- _Task directions_
Reproduce the securities registration excerpt from "Provided, however, that" to "the Registration Statement.".

- _Text extract_
Provided, however, that paragraphs (a)(1)(i) and (a)(1)(ii) do not apply if the information required to be included in a post-effective amendment by those paragraphs is contained in periodic reports filed by the Registrant pursuant to section 13 or section 15(d) of the Securities Exchange Act of 1934 that are incorporated by reference in the Registration Statement.

(2) That, for the purpose of determining any liability under the Securities Act of 1933, each such post-effective amendment shall be deemed to be a new registration statement relating to the securities offered therein, and the offering of such securities at that time shall be deemed to be the initial bona fide offering thereof.

(3) To remove from registration by means of a post-effective amendment any of the securities being registered which remain unsold at the termination of the offering.

(b) That for purposes of determining any liability under the Securities Act of 1933, each filing of the Registrant’s annual report pursuant to Section 13(a) or Section 15(d) of the Securities Exchange Act of 1934 that is incorporated by reference in the Registration Statement shall be deemed to be a new registration statement relating to the securities offered therein, and the offering of such securities at that time shall be deemed to be the initial bona fide offering thereof.

(c) That, insofar as indemnification for liabilities arising under the Securities Act of 1933 may be permitted to directors, officers and controlling persons of the Registrant pursuant to the foregoing provisions, or otherwise, the Registrant has been advised that in the opinion of the Securities and Exchange Commission such indemnification is against public policy as expressed in the Securities Act of 1933 and is, therefore, unenforceable. In the event that a claim for indemnification against such liabilities (other than the payment by the Registrant of expenses incurred or paid by a director, officer or controlling person of the Registrant in the successful defense of any action, suit or proceeding) is asserted by such director, officer or controlling person in connection with the securities being registered, the Registrant will, unless in the opinion of its counsel the matter has been settled by controlling precedent, submit to a court of appropriate jurisdiction the question whether such indemnification by it is against public policy as expressed in the Securities Act of 1933 and will be governed by the final adjudication of such issue.

(Recorded data)
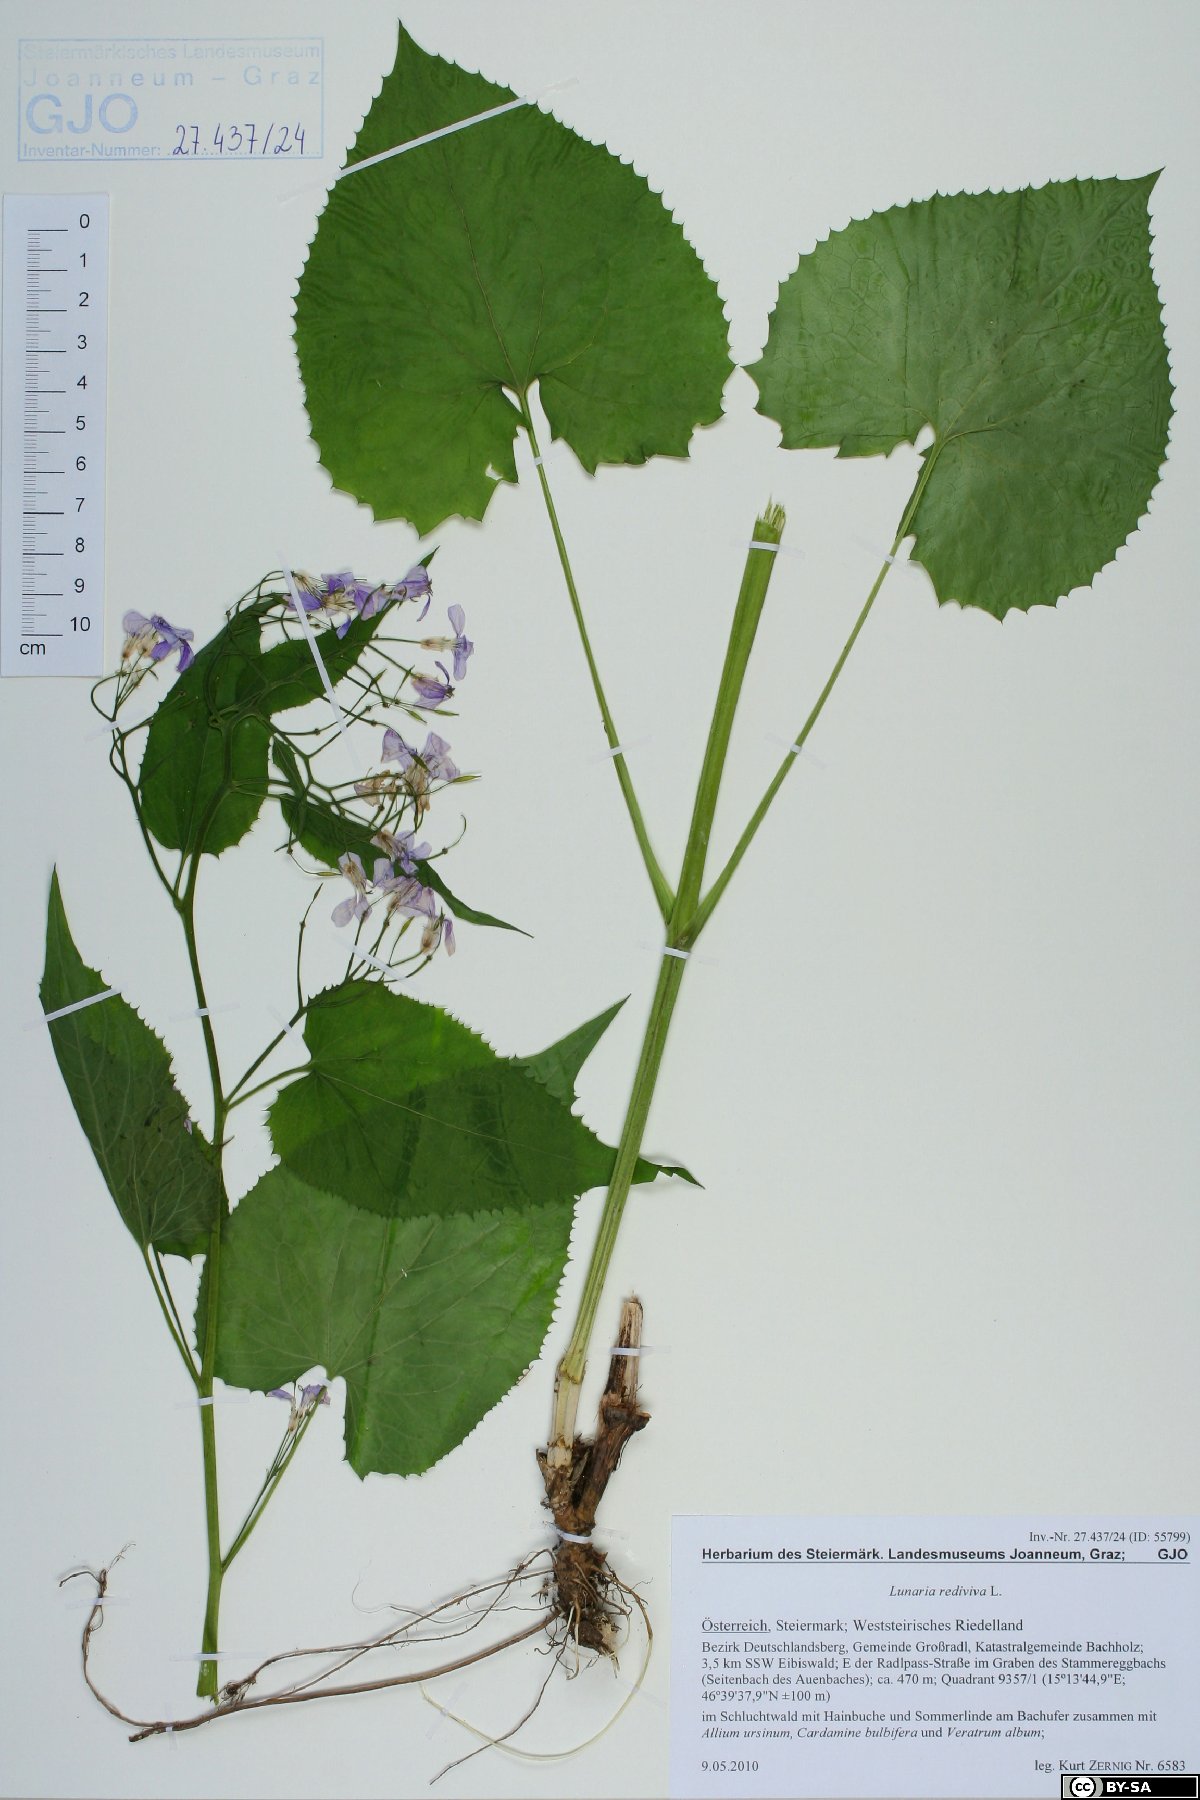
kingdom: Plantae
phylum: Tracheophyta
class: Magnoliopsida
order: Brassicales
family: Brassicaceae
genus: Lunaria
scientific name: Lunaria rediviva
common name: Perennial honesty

- _Task output_
Provided, however, that paragraphs (a)(1)(i) and (a)(1)(ii) do not apply if the information required to be included in a post-effective amendment by those paragraphs is contained in periodic reports filed by the Registrant pursuant to section 13 or section 15(d) of the Securities Exchange Act of 1934 that are incorporated by reference in the Registration Statement.